Now crashes she headforemost downward once more
Into the howling abyss of waters,
Then again, as if recklessly love-languid,
She tries to recline
On the black bosom of the gigantic waves,
Which powerfully seethe upward,
And immediately a chaotic ocean-cataract
Plunges down in crisp-curling whiteness,
And covers me with foam.

This shaking and swinging and tossing
Is unendurable!
Vainly mine eye peers forth and seeks
The German coast. But alas! only water,
And everywhere water—turbulent water!

Even as the traveller in winter, thirsts
For a warm cordial cup of tea,
So does my heart now thirst for thee
My German fatherland.
May thy sweet soil ever be covered
With lunacy, hussars and bad verses,
And thin, lukewarm treatises.
May thy zebras ever be fattened
On roses instead of thistles.
Ever may thy noble apes
Haughtily strut in negligent attire,
And esteem themselves better than all other
Priggish heavy-footed, horned cattle.
May thine assemblies of snails
Ever deem themselves immortal
Because they crawl forward so slowly;
And may they daily convoke in full force,
To discuss whether the cheesemould belongs to the cheese;
And still longer may they convene
To decide how best to honor the Egyptian sheep,
So that its wool may improve
And it may be shorn like others,
With no difference.
Forever may folly and wrong
Cover thee all over, oh Germany,
Nevertheless I yearn towards thee—
For at least thou art dry land.

X. IN PORT.

Happy the man who has reached port,
And left behind the sea and the tempest,
And who now sits, quietly and warm,
In the goodly town-cellar of Bremen.

How pleasantly and cordially
The world is mirrored in the wine-glass.
And how the waving microcosm
Pours sunnily down into the thirsty heart!
I see everything in the glass,—
Ancient and modern tribes,
Turks and Greeks, Hegel and Gans,
Citron groves and guard-parades,
Berlin and Schilda, and Tunis and Hamburg.
Above all the image of my belovèd,
The little angel-head against the golden background of Rhine-wine.

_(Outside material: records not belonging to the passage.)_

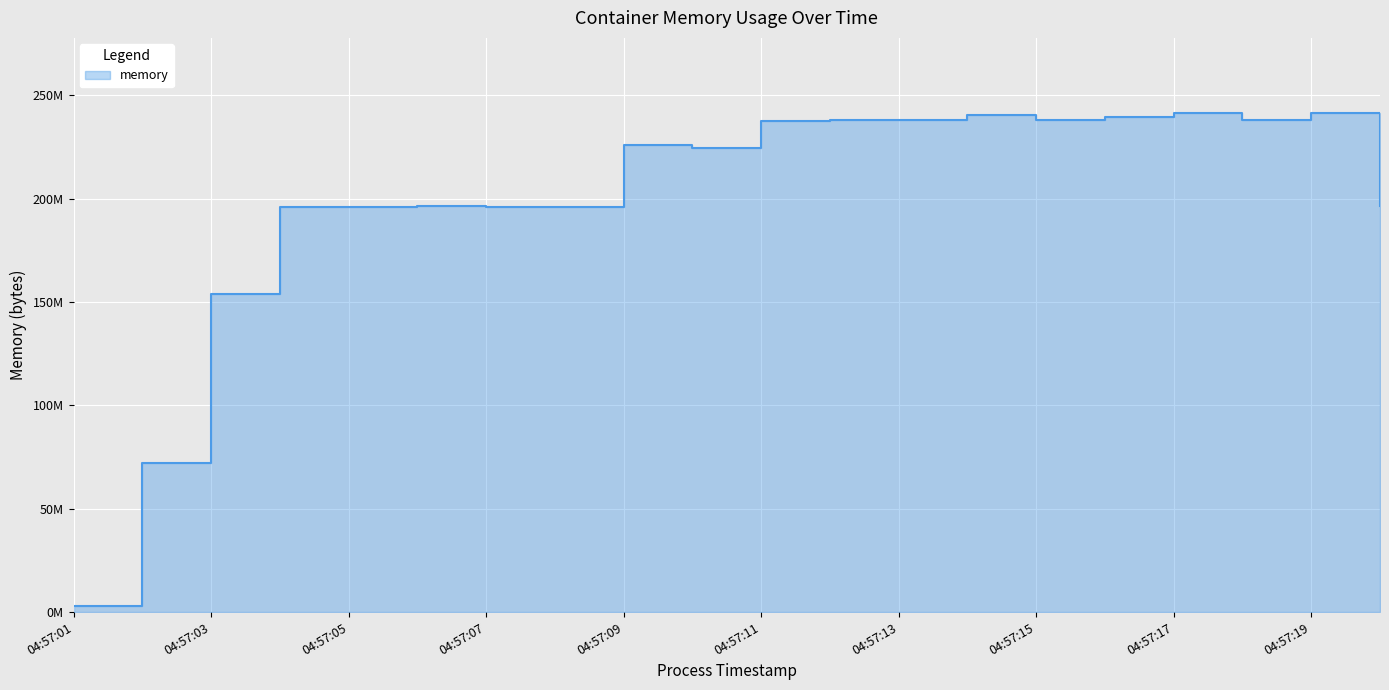

What is the greatest value displayed?

241553408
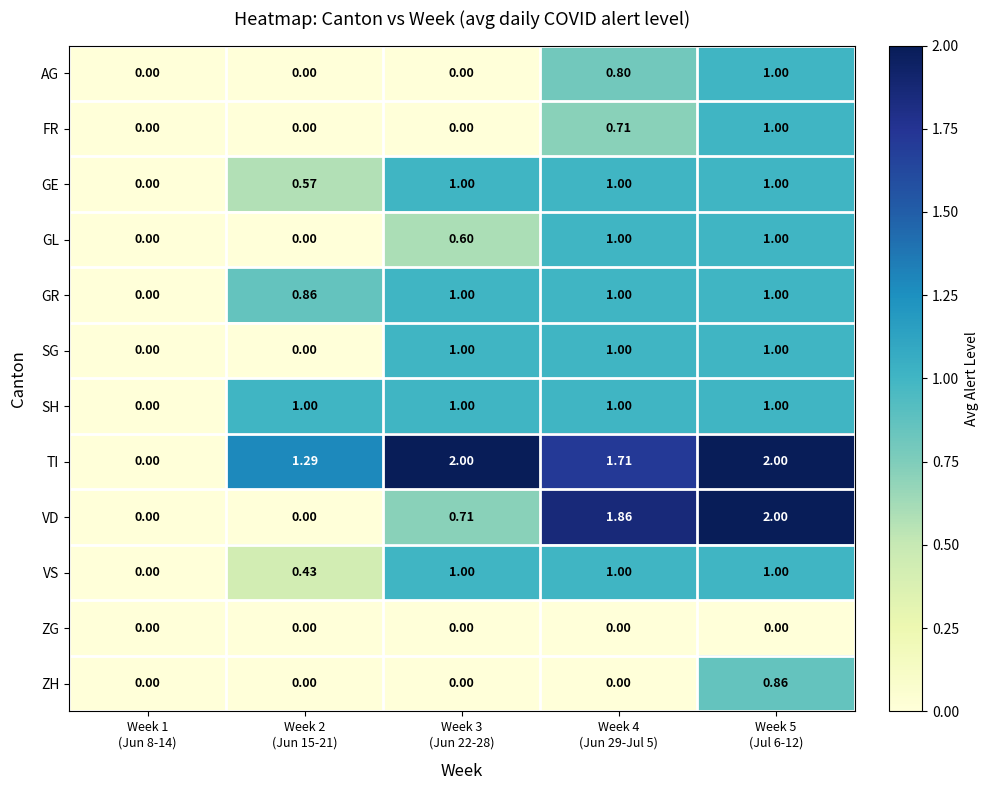

Which series has the largest total across all categories?

TI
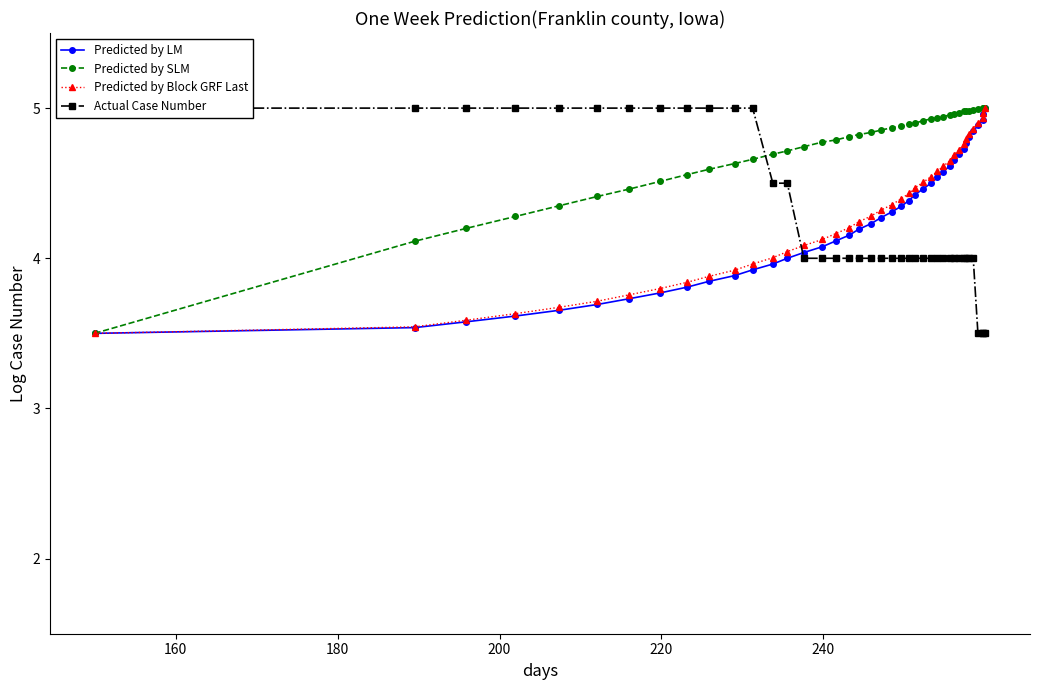

What is the value of the Predicted by Block GRF Last point at the 11th from the left?

3.9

Oh how beautiful! how beautiful thou art, belovèd!
Thou art like a rose.
Not like the Rose of Shiraz,
The Hafiz-besung bride of the nightingale.
Not like the Rose of Sharon,
The sacred purple extolled by the prophet.
Thou art like the rose in the wine-cellar of Bremen.
That is the rose of roses,
The older it grows the fairer it blooms,
And its celestial perfume has inspired me.
And did not mine host of the town-cellar of Bremen
Hold me fast, fast by my hair,
I should tumble head over heels.

The worthy man! we sat together,
And drank like brothers.
We spake of lofty, mysterious things,
We sighed and sank in each other's arms.
And he led me back to the religion of love:
I drank to the health of my bitterest enemy,
And I forgave all bad poets,
As I shall some day hope to be forgiven myself.
I wept with fervor of piety, and at last
The portals of salvation were opened to me,
Where the twelve Apostles, the holy wine-butts,
Preach in silence and yet so intelligibly
Unto all people.

Those are men!
Without, unseemly in their wooden garb,
Within, they are more beautiful and brilliant
Than all the haughty Levites of the Temple,
And the guards and courtiers of Herod,
Decked with gold and arrayed in purple.
But I have always averred
That not amidst quite common folk—
No, in the very best society,
Perpetually abides the King of Heaven.